Can technology remake our economy? asked Zachary Goldfarb in WashingtonPost.com. Northwestern University economist Robert Gordon doesn’t think so. He came out last week “with a new, depressing paper” that deals a sharp blow to “the so-called techno-optimists.” While technophiles see advances in robotics and artificial intelligence ushering in a new age of universal bounty, Gordon says they can’t fuel enough progress to offset America’s scourges of “socioeconomic decay, poor educational test scores, massive student debt, high school dropouts, rising poverty,” and inequality. Compared with innovations like electricity and cars from previous generations, he says, computers and smartphones haven’t really been all that transformative in economic terms. And he’s convinced that “the most obvious uses of robots and computers have already happened.”
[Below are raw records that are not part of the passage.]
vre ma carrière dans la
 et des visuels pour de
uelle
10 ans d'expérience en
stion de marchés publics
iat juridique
“This is an embarrassingly bad argument,” said Kevin Drum in MotherJones.com. Gordon sounds like some 1870s scoffer “arguing that all this folderol about electricity is ridiculous.” It’s true that “the current level of AI is primitive.” But since we still don’t know where technological progress will lead us, it’s only prudent to “treat it as a wild card.” To dismiss the prospects of AI out of hand, as Gordon does, is “a bunch of bunk.” His real mistake lies in even trying to predict technological evolution, said Matthew Yglesias in Slate.com. “Computing power is growing at an exponential pace, not a linear one.” That makes it hard to judge future progress from our current state. “Unless you think about it in the correct exponential terms, you’re going to massively underrate the likely gains in the future.” Who knows what’s possible?
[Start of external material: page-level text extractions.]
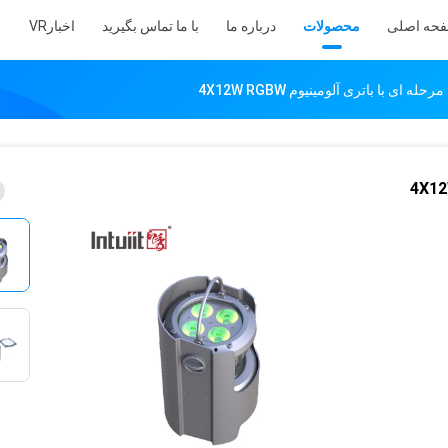
حه اصلی
محصولات
درباره ما
با ما تماس بگیرید
اخبار
VR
Some “healthy skepticism” is in order, said Matthew C. Klein in Bloomberg.com. Techno-optimists touting a “second machine age” lack much evidence. “It’s hard to make the case that the ability to share the results of personality quizzes on social networks is a significant boon to humanity.” On the other hand, Gordon makes “quite a few unwarranted gloomy assumptions.” He asserts, for example, that income inequality will increase indefinitely. But “almost no trend in human affairs—in economics, most of all—continues unabated.” And even if new inventions don’t propel us forward as much as we’d like, that’s no reason to write them off completely. For instance, “only a fool would deny the potential of driverless cars to improve the lives of commuters, to say nothing of the tens of thousands of lives that might be saved from traffic accidents.” Perhaps instead of worrying about theoretical doomsday scenarios, “we should ask our economists to focus on the problems that need fixing today.”